Fortitude, resignation and faith in providence were generally considered to be the best ways to help the bereaved through their grief, and JA clearly followed those popularly-held views, writing that “as the most acceptable proof of love to the spirit of her departed mother, she [Fanny] will try to be tranquil and resigned, (Le Faye, #59), although she did not insist on ‘enforced resignation’ and shows understanding and sympathy towards Lizzy, one of Edward’s daughters, “one's heart aches for a dejected mind of eight years old” (#59).
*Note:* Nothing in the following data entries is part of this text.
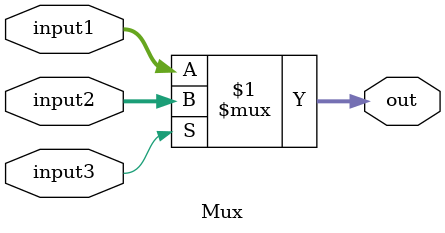
<source format=v>
module Mux #(  
    parameter WIDTH = 32   
)(  
    input [WIDTH-1:0] input1,   
    input [WIDTH-1:0] input2,   
    input input3,  
    output [WIDTH-1:0] out   
);   
    assign out = input3 ? input2 : input1;   
endmodule  
</source>
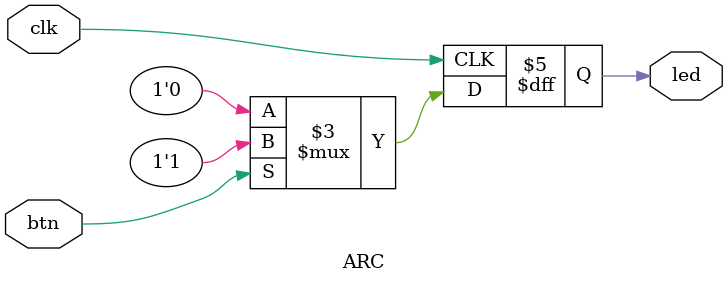
<source format=v>
module ARC(clk, btn, led);

//`define	l_1	8'b1001_1111
//`define	l_2	8'b0010_0101

input clk;
input btn;
output reg led;
//output reg[7:0] out;
//output reg[7:0] out_a;
//reg[25:0]	count;
//reg[1:0]	led_count;



always@(posedge clk)begin
	if(btn)begin
		led<=1'b1;
		end
	else begin
		led<=1'b0;
		end
end

endmodule
			
		

</source>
As an aside, the description in #60 of the amusements designed to comfort Edward and George is one where I always think "Well done, Jane!", because I can just imagine how she comforted the poor motherless boys, in exactly the right way. Although JA did express some distaste for the state of lying-in and, on hearing of her niece, Anna's latest pregnancy, commented, "Poor Animal; she will be worn out before she is thirty", I think that from reading descriptions like the one in letter #60, and also the descriptions about JA's treatment of children in Caroline Austen's memoir ("Her charm to children was great sweetness of manner–she seemed to love you, and you loved her naturally in return–This as well as I can now recollect and analyse, was what I felt in my earliest days, before I was old enough to be amused by her cleverness. But soon came the delight of her playful talk – everything she could make amusing to a child”, Caroline Austen, My Aunt Jane Austen) she would have made an excellent mother.
"We do not want amusement: bilbocatch, at which George is indefatigable; spillikins, paper ships, riddles, conundrums, and cards, with watching the flow and ebb of the river, and now and then a stroll out, keep us well employed (#60)
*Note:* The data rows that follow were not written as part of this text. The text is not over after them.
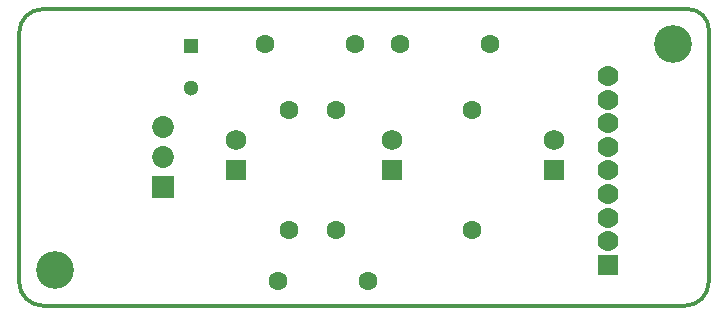
<source format=gbs>
G04*
G04 #@! TF.GenerationSoftware,Altium Limited,Altium Designer,20.0.10 (225)*
G04*
G04 Layer_Color=16711935*
%FSLAX25Y25*%
%MOIN*%
G70*
G01*
G75*
%ADD14C,0.01181*%
%ADD17C,0.06312*%
%ADD18R,0.05118X0.05118*%
%ADD19C,0.05118*%
%ADD20C,0.07296*%
%ADD21R,0.07296X0.07296*%
%ADD22R,0.06902X0.06902*%
%ADD23C,0.06902*%
%ADD24C,0.06981*%
%ADD25R,0.06981X0.06981*%
%ADD26C,0.12611*%
D14*
X486500Y401126D02*
G03*
X494374Y409000I0J7874D01*
G01*
X494424Y493057D02*
G03*
X487481Y500000I-6943J0D01*
G01*
X272400Y499974D02*
G03*
X264526Y492100I0J-7874D01*
G01*
X264500Y409000D02*
G03*
X272374Y401126I7874J0D01*
G01*
X486500Y401100D01*
Y401126D01*
X494374Y409000D02*
X494400Y408900D01*
Y492100D01*
X494402Y493045D01*
X494424Y493057D01*
X272500Y500000D02*
X487481D01*
X272400Y499974D02*
X272500Y500000D01*
X264500Y492200D02*
X264526Y492100D01*
X264500Y409000D02*
Y492200D01*
D17*
X346500Y488300D02*
D03*
X376500D02*
D03*
X415500Y466400D02*
D03*
Y426400D02*
D03*
X391300Y488300D02*
D03*
X421300D02*
D03*
X350800Y409400D02*
D03*
X380800D02*
D03*
X354600Y466400D02*
D03*
Y426400D02*
D03*
X370200Y466400D02*
D03*
Y426400D02*
D03*
D18*
X321900Y487600D02*
D03*
D19*
Y473820D02*
D03*
D20*
X312300Y460547D02*
D03*
Y450547D02*
D03*
D21*
Y440547D02*
D03*
D22*
X336920Y446181D02*
D03*
X388888D02*
D03*
X442746D02*
D03*
D23*
X336920Y456181D02*
D03*
X388888D02*
D03*
X442746D02*
D03*
D24*
X460937Y477696D02*
D03*
Y469822D02*
D03*
Y461948D02*
D03*
Y454074D02*
D03*
Y446200D02*
D03*
Y438326D02*
D03*
Y430452D02*
D03*
Y422578D02*
D03*
D25*
Y414704D02*
D03*
D26*
X482590Y488189D02*
D03*
X276538Y412910D02*
D03*
M02*

</source>
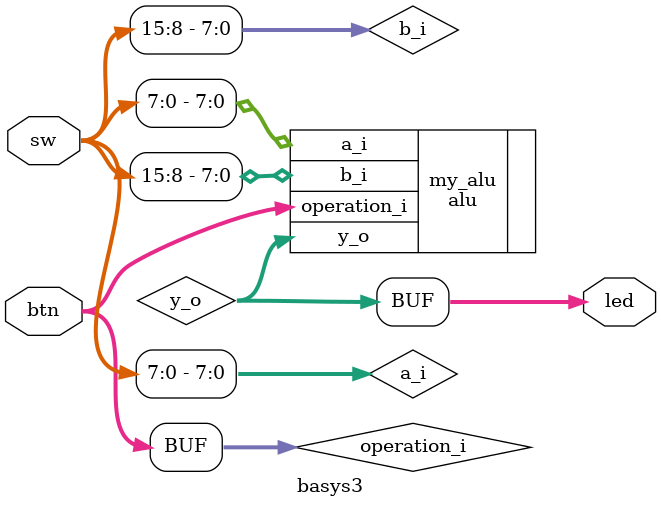
<source format=sv>
module basys3 (
    input  wire [15:0] sw,      // 16 switches
    input  wire [3:0] btn,      // 4 directional buttons
    output wire [7:0] led       // 8 LEDs
);
    wire [7:0] a_i = sw[7:0];    // Bottom 8 switches for alu.a_i
    wire [7:0] b_i = sw[15:8];   // Top 8 switches for alu.b_i
    wire [3:0] operation_i = btn; // 4 buttons for alu.operation_i
    wire [7:0] y_o;
    alu my_alu (
        .a_i(a_i),
        .b_i(b_i),
        .operation_i(operation_i),
        .y_o(y_o)
    );
    assign led = y_o;
endmodule


</source>
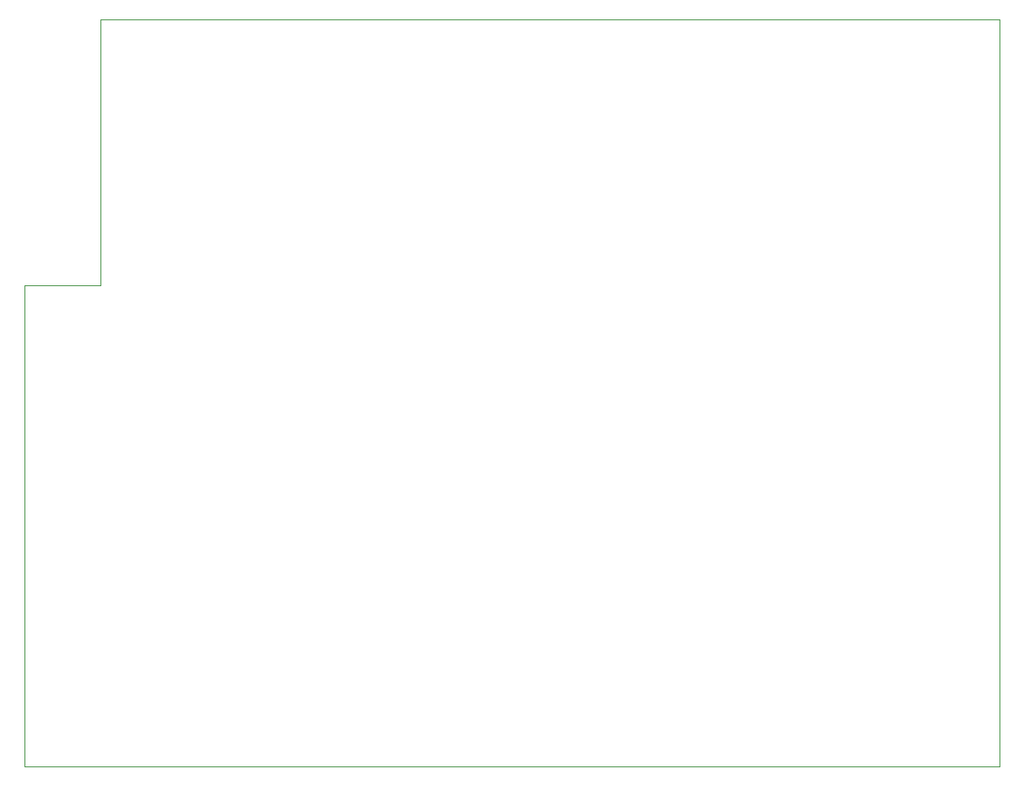
<source format=gbr>
G04 #@! TF.GenerationSoftware,KiCad,Pcbnew,(5.1.4)-1*
G04 #@! TF.CreationDate,2020-02-08T10:20:26-06:00*
G04 #@! TF.ProjectId,Jetson_Addon,4a657473-6f6e-45f4-9164-646f6e2e6b69,rev?*
G04 #@! TF.SameCoordinates,Original*
G04 #@! TF.FileFunction,Profile,NP*
%FSLAX46Y46*%
G04 Gerber Fmt 4.6, Leading zero omitted, Abs format (unit mm)*
G04 Created by KiCad (PCBNEW (5.1.4)-1) date 2020-02-08 10:20:26*
%MOMM*%
%LPD*%
G04 APERTURE LIST*
%ADD10C,0.050000*%
G04 APERTURE END LIST*
D10*
X91440000Y-111760000D02*
X91440000Y-85090000D01*
X83820000Y-111760000D02*
X91440000Y-111760000D01*
X181610000Y-85090000D02*
X91440000Y-85090000D01*
X181610000Y-160020000D02*
X181610000Y-85090000D01*
X83820000Y-160020000D02*
X181610000Y-160020000D01*
X83820000Y-111760000D02*
X83820000Y-160020000D01*
M02*

</source>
"Now Jane rose magnificently to the task of comforting the two boys. She was too sensible to expect them to pine and grieve or listen to psalms and sermons more than could possibly be helped. Instead, she made paper ships with them, to be bombarded with chestnuts, and organized card games and spillikins. She thought up riddles and charades, and best of all went out on the river with them to see a battleship under construction, allowing them to take the oars of the rowing boat a good part of the way. She knew from her own childhood what boys enjoy, and felt instinctively how much better it was to cheer them up with excursions and games than to insist on mourning. It is one of the rare moments in the Austen family history when she was in command; and she did exactly the right thing" (Claire Tomalin, Jane Austen: A Life, p. 209).